明高米で「おいしく」 伊勢の3店で提供 高校生栽培、地域振興に 三重

【「明高米結びの神」を使った限定メニューを紹介する生徒と商工会、飲食店関係者ら=伊勢市の明野高校で】

【伊勢】三重県伊勢市の県立明野高校の生徒が育てた「明高米 結びの神」の新米を使った期間限定メニューの提供が、地元の伊勢小俣町商工会の飲食店3店で始まった。

明野高生が生産する食材を地元で消費し、地域振興につなげようと、同商工会が同校と連携した。

提供するのは「明野酒場ちじん楼」(同市小俣町明野)、「旨屋どんぐり」(同)、「伊勢大阪屋」(同市上地町)の3店。ちじん楼は、明高米と同校が生産する豚肉「伊勢あかりのぽーく」を使った「あけのチャーハン」や「あけの麻婆飯」を用意。伊勢大阪屋は、すしや定食、仕出しなど通常メニューのご飯を明高米で提供する。旨屋どんぐりも定番メニューのカレーライスや定食で使用する。店主らは「甘みがあり、ふっくらしたいいコメ」「大粒で、冷めてもおいしく仕出しにもぴったり」と太鼓判。各店100~150キロの新米を準備し、なくなり次第終了する。

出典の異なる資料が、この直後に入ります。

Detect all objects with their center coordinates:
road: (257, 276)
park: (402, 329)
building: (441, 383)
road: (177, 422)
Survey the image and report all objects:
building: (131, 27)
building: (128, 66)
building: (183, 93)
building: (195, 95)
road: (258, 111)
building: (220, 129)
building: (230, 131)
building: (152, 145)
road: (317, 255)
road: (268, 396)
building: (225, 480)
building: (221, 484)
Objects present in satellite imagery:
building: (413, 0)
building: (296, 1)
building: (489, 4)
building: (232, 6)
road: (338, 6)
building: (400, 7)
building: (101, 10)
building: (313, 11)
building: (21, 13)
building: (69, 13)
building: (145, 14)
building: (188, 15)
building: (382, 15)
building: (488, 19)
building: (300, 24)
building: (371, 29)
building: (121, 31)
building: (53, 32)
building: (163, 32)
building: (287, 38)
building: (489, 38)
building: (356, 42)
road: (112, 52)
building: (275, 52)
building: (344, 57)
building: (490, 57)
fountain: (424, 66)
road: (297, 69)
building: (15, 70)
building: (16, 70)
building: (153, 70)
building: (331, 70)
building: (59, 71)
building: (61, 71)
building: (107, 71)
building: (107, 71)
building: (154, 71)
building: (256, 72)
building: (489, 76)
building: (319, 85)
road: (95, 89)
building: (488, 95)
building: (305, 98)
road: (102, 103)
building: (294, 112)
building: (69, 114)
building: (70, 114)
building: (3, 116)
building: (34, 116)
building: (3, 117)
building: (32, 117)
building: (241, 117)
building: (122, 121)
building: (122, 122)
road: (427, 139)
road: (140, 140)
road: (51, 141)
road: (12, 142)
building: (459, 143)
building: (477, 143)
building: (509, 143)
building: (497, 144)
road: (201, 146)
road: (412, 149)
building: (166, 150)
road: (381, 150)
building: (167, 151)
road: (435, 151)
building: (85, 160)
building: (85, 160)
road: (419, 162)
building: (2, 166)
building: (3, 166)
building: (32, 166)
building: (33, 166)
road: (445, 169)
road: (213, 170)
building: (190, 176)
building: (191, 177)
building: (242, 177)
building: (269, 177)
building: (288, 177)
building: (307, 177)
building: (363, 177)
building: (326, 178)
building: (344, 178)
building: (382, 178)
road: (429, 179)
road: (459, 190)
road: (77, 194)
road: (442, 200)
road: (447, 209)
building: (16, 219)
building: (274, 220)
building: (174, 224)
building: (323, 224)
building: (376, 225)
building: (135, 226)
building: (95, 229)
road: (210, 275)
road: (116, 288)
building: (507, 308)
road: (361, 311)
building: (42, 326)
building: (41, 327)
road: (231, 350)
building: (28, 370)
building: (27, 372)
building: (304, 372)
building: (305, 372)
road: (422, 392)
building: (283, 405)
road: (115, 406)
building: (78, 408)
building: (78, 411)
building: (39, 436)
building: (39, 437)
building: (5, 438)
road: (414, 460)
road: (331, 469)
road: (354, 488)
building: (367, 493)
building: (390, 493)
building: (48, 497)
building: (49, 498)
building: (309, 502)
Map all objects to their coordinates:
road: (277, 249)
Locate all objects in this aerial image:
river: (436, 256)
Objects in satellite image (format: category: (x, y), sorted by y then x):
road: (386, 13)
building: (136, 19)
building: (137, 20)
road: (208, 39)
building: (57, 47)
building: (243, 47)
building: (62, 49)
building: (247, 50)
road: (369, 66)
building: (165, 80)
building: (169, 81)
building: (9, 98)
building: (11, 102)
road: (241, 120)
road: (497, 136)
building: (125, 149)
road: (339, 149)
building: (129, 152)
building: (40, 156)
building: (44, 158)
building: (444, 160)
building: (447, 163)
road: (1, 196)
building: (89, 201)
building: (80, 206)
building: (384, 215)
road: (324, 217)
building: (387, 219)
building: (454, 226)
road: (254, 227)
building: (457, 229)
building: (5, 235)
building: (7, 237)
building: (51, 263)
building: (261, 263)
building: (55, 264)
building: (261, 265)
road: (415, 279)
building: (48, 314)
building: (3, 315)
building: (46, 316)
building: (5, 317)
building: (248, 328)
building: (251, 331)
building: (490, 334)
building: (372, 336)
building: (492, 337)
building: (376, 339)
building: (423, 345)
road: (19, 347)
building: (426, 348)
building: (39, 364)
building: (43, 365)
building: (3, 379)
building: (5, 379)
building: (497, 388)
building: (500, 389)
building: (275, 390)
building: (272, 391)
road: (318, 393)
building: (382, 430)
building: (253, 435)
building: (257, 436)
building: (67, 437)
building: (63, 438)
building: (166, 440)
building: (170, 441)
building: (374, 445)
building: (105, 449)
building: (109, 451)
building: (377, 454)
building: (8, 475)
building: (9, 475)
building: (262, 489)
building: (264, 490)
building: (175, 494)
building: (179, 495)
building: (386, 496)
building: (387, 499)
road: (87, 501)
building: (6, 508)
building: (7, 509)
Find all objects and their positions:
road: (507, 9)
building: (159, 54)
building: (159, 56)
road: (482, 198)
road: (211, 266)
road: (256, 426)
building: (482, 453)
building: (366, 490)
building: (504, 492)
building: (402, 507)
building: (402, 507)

「明高米 結びの神」は同校生産科学科作物部門の3年生が栽培する県ブランド米。農作物の安全性などの証明となる国際規格「グローバルGAP」認証を取得している田で、栽培管理を徹底し、有機質肥料を使い減農薬で育てている。今季は約3トンを収穫した。同校の逢阪颯眞さん(17)は「頑張って育てたコメを、料理店で提供してもらうことで、幅広い人に食べてもらえるのでうれしい。多くの人に味わってほしい」と話した。

同商工会の松井柾佐美事務局長は「今後、明野高産のほかの食材ともコラボし、地元グルメや地域ブランドとなるよう取り組んでいきたい」と話していた。